The Leonberger is a giant dog breed. The breed’s name derives from the city of Leonberg in Baden-Württemberg, Germany. According to legend, the Leonberger was ostensibly bred as a ‘symbolic dog’ that would mimic the lion in the town crest. The first dogs registered as Leonbergers were born in 1846 and had many of the prized qualities of the breeds from which they were derived. During the two world wars, Leonbergers were used to pull the ammunition carts, a service to the breed’s country that resulted in the Leonbergers’ near-destruction. Leonbergers today can have their ancestry traced to the eight dogs that survived World War II. Around the beginning of the 20th Century, Leonbergers were imported by the Government of Canada for use as water rescue/lifesaving dogs. The breed continues in that role today, along with the Newfoundland, Labrador Retriever and Golden Retriever dogs.

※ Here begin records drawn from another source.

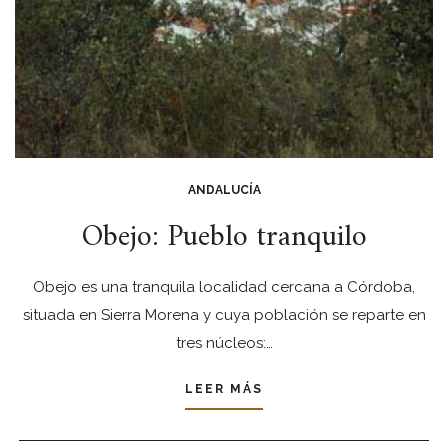
ANDALUCÍA
Obejo: Pueblo tranquilo
Obejo es una tranquila localidad cercana a Córdoba,
situada en Sierra Morena y cuya población se reparte en
tres núcleos:…
LEER MÁS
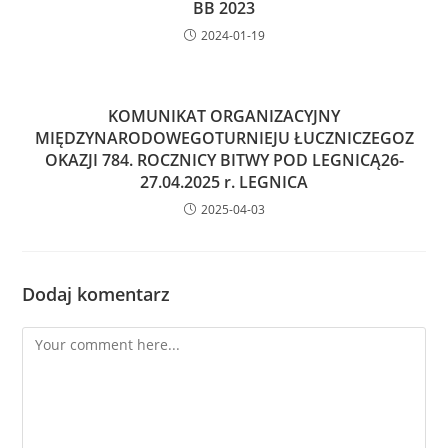
BB 2023
2024-01-19
KOMUNIKAT ORGANIZACYJNY
MIĘDZYNARODOWEGOTURNIEJU ŁUCZNICZEGOZ
OKAZJI 784. ROCZNICY BITWY POD LEGNICĄ26-
27.04.2025 r. LEGNICA
2025-04-03
Dodaj komentarz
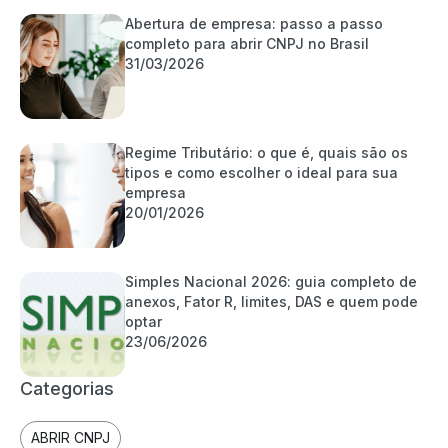
Abertura de empresa: passo a passo
completo para abrir CNPJ no Brasil
31/03/2026
Regime Tributário: o que é, quais são os
tipos e como escolher o ideal para sua
empresa
20/01/2026
Simples Nacional 2026: guia completo de
anexos, Fator R, limites, DAS e quem pode
optar
23/06/2026
Categorias
ABRIR CNPJ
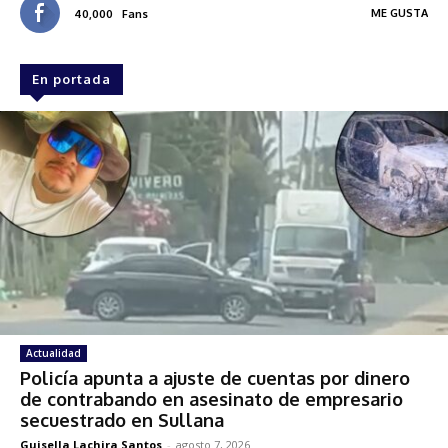
ME GUSTA
40,000
Fans
En portada
Actualidad
Policía apunta a ajuste de cuentas por dinero
de contrabando en asesinato de empresario
secuestrado en Sullana
Guisella Lachira Santos
-
agosto 7, 2026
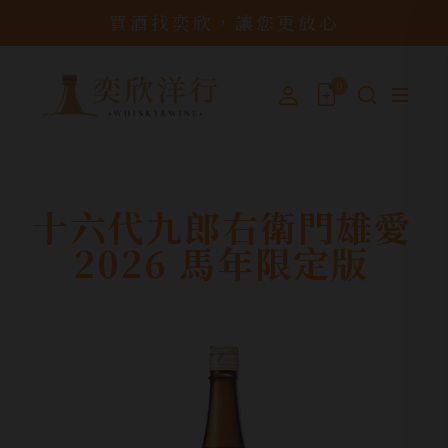
買酒找奕欣，讓您更放心
0
十六代九郎右衛門雄愛
2026 馬年限定版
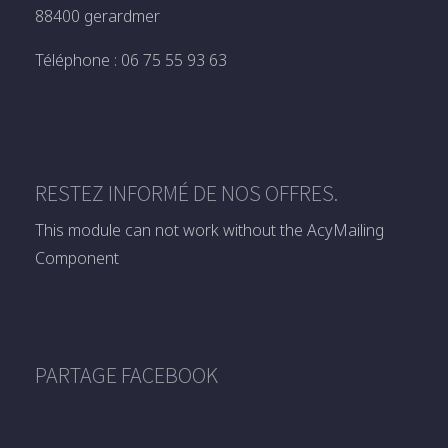
88400 gerardmer
Téléphone : 06 75 55 93 63
RESTEZ INFORMÉ DE NOS OFFRES.
This module can not work without the AcyMailing
Component
PARTAGE FACEBOOK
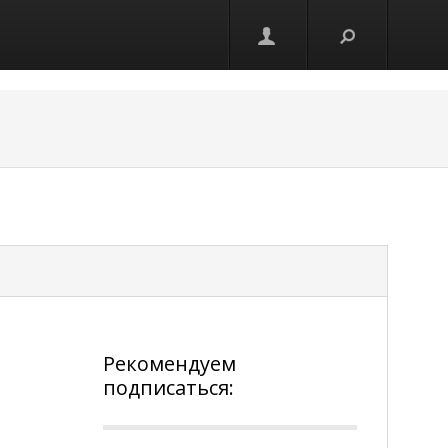
Рекомендуем
подписаться:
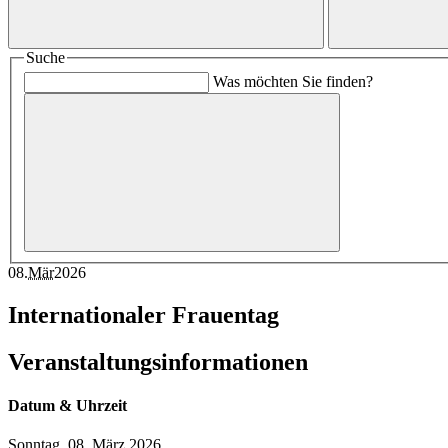
Suche
Was möchten Sie finden?
08
.
Mär
2026
Internationaler Frauentag
Veranstaltungsinformationen
Datum & Uhrzeit
Sonntag, 08. März 2026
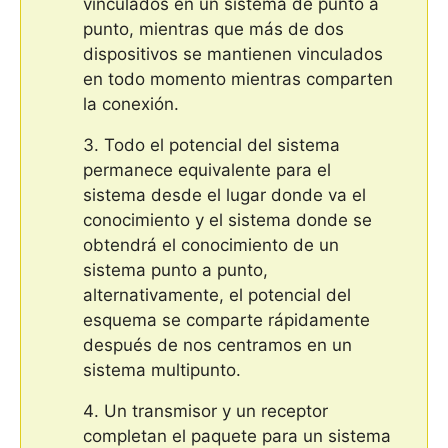
vinculados en un sistema de punto a
punto, mientras que más de dos
dispositivos se mantienen vinculados
en todo momento mientras comparten
la conexión.
Todo el potencial del sistema
permanece equivalente para el
sistema desde el lugar donde va el
conocimiento y el sistema donde se
obtendrá el conocimiento de un
sistema punto a punto,
alternativamente, el potencial del
esquema se comparte rápidamente
después de nos centramos en un
sistema multipunto.
Un transmisor y un receptor
completan el paquete para un sistema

Well socialized and trained, the Leonberger is self-assured, insensitive to noise, submissive to family members, friendly toward children, well composed with passersby, and self-disciplined when obliging its family or property with protection. Robust, loyal, intelligent, playful, and kindly, they can thus be taken anywhere without difficulty and adjust easily to a variety of circumstances, including the introduction of other dogs.
Between 65 to 80 cm / Between 45 and 77 kg.

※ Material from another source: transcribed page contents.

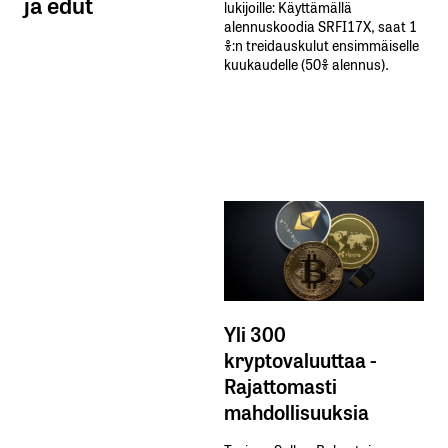
ja edut
lukijoille: Käyttämällä​ ​
alennuskoodia​ ​SRFI17X,​ ​saat​ ​1
%:n treidauskulut​ ​ensimmäiselle​ ​
kuukaudelle​ ​(50%​ ​alennus).
Yli 300
kryptovaluuttaa -
Rajattomasti
mahdollisuuksia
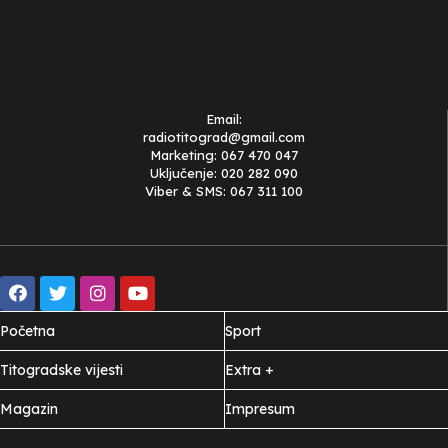
Email:
radiotitograd@gmail.com
Marketing: 067 470 047
Uključenje: 020 282 090
Viber & SMS: 067 311 100
Početna
Sport
Titogradske vijesti
Extra +
Magazin
Impresum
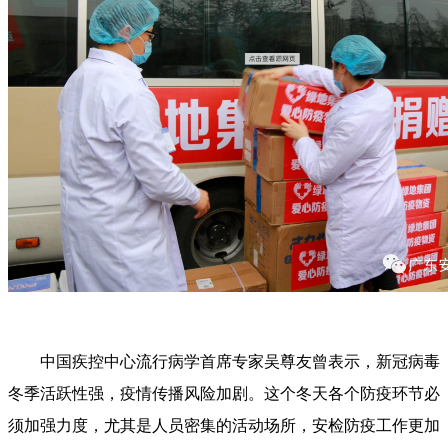
中国疾控中心流行病学首席专家吴尊友曾表示，新冠病毒
冬季活跃性强，疫情传播风险加剧。这个冬天各个防疫环节必
须加强力度，尤其是人员密集的活动场所，安检防疫工作更加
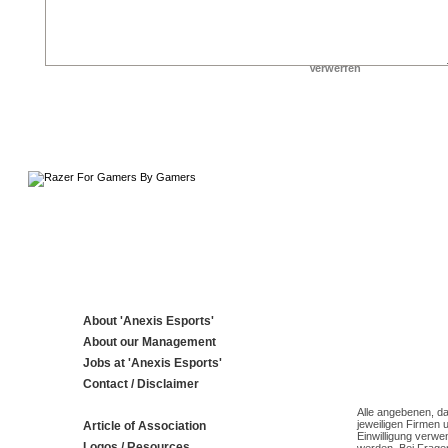
About 'Anexis Esports'
About our Management
Jobs at 'Anexis Esports'
Contact / Disclaimer
Alle angebenen, da
jeweiligen Firmen 
Article of Association
Einwilligung verwe
Logos / Resources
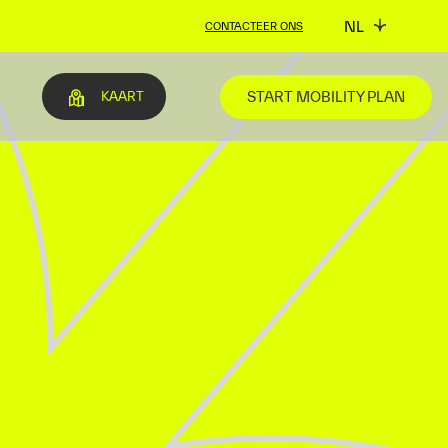
NL
CONTACTEER ONS
START MOBILITY PLAN
KAART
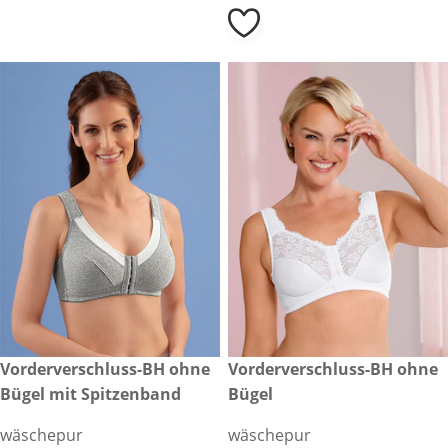
€ 29,00
Vorderverschluss-BH ohne
reduzierter Preis € 27,99, vor
Vorderverschluss-BH ohne
Sale
Bügel mit Spitzenband
Bügel
wäschepur
wäschepur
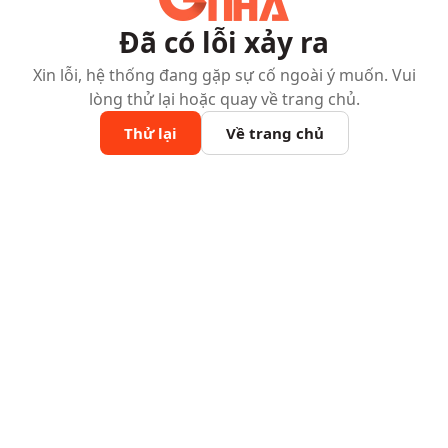
Đã có lỗi xảy ra
Xin lỗi, hệ thống đang gặp sự cố ngoài ý muốn. Vui
lòng thử lại hoặc quay về trang chủ.
Thử lại
Về trang chủ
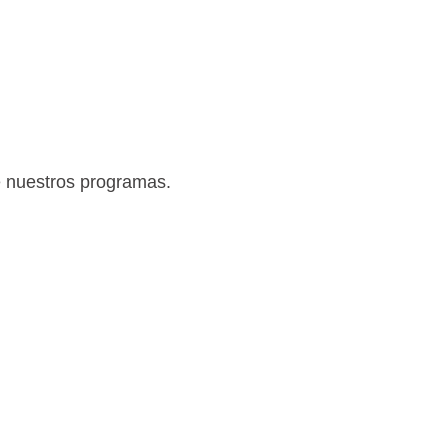
e nuestros programas.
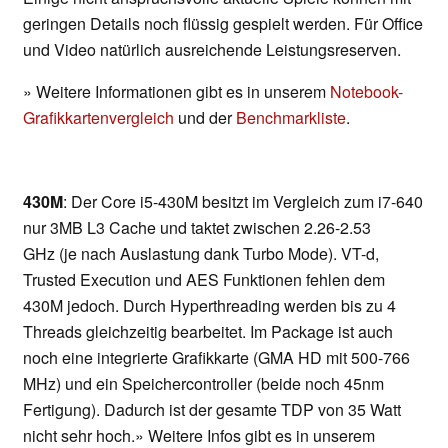
geringen Details noch flüssig gespielt werden. Für Office
und Video natürlich ausreichende Leistungsreserven.
» Weitere Informationen gibt es in unserem
Notebook-
Grafikkartenvergleich
und der
Benchmarkliste
.
430M
: Der Core i5-430M besitzt im Vergleich zum i7-640
nur 3MB L3 Cache und taktet zwischen 2.26-2.53
GHz (je nach Auslastung dank Turbo Mode). VT-d,
Trusted Execution und AES Funktionen fehlen dem
430M jedoch. Durch Hyperthreading werden bis zu 4
Threads gleichzeitig bearbeitet. Im Package ist auch
noch eine integrierte Grafikkarte (GMA HD mit 500-766
MHz) und ein Speichercontroller (beide noch 45nm
Fertigung). Dadurch ist der gesamte TDP von 35 Watt
nicht sehr hoch.» Weitere Infos gibt es in unserem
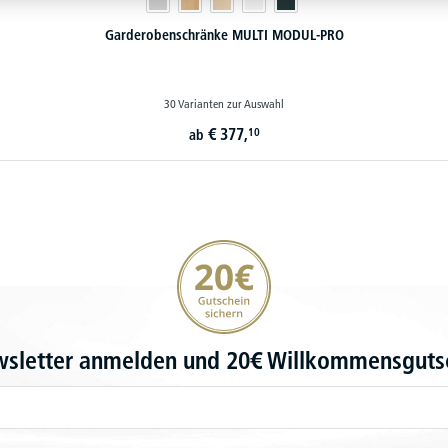
Garderobenschränke MULTI MODUL-PRO
30 Varianten zur Auswahl
€
377,
10
ab
20€ Gutschein sichern
wsletter anmelden und 20€ Willkommensgutsc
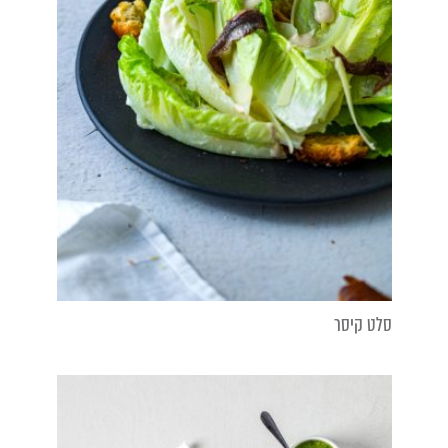
סלט קיסר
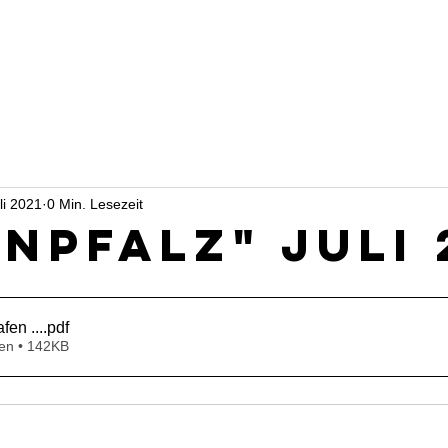
li 2021
0 Min. Lesezeit
inpfalz" Juli 
fen ...
.pdf
en • 142KB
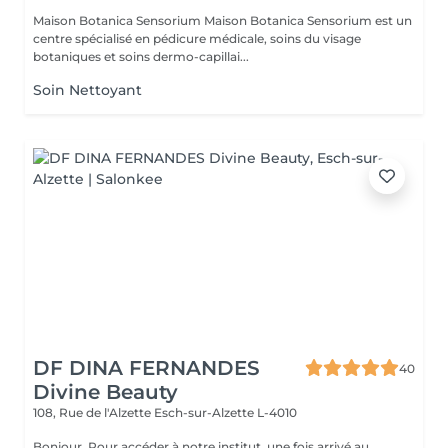
Maison Botanica Sensorium Maison Botanica Sensorium est un
centre spécialisé en pédicure médicale, soins du visage
botaniques et soins dermo-capillai...
Soin Nettoyant
DF DINA FERNANDES
40
Divine Beauty
108, Rue de l'Alzette
Esch-sur-Alzette L-4010
Bonjour, Pour accéder à notre institut, une fois arrivé au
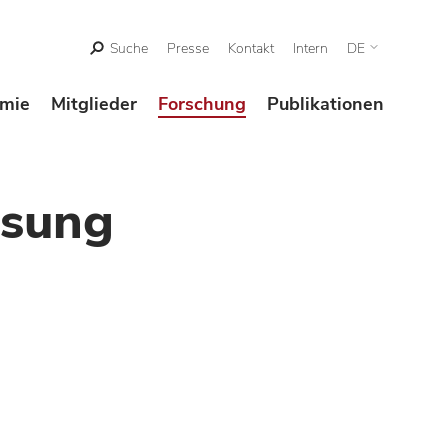
Suche
Presse
Kontakt
Intern
DE
mie
Mitglieder
Forschung
Publikationen
esung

Generous, water resistant, double coat on his body that is complemented by the long, profuse, outer coat that is durable, relatively straight, lies flat, and fits close, strengthening his silhouette.

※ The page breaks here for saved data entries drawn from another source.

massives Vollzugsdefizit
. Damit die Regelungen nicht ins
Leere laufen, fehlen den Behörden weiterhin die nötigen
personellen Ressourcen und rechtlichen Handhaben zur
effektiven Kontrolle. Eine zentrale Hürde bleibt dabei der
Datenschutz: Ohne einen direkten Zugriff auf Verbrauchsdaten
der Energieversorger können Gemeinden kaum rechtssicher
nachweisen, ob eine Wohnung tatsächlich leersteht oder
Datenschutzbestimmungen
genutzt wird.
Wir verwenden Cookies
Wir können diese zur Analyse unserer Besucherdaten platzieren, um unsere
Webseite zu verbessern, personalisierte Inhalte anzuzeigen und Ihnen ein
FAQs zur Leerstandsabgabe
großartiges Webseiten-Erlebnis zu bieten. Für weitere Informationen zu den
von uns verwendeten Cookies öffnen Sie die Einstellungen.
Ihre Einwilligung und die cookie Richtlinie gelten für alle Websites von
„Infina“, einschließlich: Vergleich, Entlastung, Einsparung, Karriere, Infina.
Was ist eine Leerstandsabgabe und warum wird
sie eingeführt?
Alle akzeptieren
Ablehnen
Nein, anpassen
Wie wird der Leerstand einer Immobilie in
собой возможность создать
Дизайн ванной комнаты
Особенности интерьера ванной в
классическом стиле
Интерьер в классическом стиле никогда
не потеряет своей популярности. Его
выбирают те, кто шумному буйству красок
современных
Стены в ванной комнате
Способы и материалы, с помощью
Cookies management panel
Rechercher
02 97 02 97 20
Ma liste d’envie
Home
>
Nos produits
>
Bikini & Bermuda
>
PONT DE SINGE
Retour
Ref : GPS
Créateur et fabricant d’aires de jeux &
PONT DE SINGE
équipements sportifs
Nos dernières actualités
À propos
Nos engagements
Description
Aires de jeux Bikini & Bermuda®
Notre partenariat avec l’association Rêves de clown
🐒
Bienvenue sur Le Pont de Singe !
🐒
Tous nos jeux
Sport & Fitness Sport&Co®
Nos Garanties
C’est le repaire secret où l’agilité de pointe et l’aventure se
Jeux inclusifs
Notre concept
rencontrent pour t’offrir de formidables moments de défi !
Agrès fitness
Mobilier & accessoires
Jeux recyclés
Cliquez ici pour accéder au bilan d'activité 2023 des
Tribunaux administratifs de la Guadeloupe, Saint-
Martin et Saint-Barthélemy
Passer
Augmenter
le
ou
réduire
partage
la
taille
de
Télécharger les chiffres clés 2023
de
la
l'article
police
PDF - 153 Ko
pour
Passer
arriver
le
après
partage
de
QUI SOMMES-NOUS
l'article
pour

Accompanying his striking black mask, a variety of coat colors are acceptable, including all combinations of lion-yellow, red, red-brown, and sand.
A good brushing every week is sufficient to keep it in fine shape, except when the undercoat is being shed; then daily combing or brushing is in order for the duration of the moult. Regular use of a drag comb especially in the undercoat, is highly effective. It is not to be shaved. Its double coat insulates against both heat and cold, and shaving can affect the dog’s natural body temperature regulation.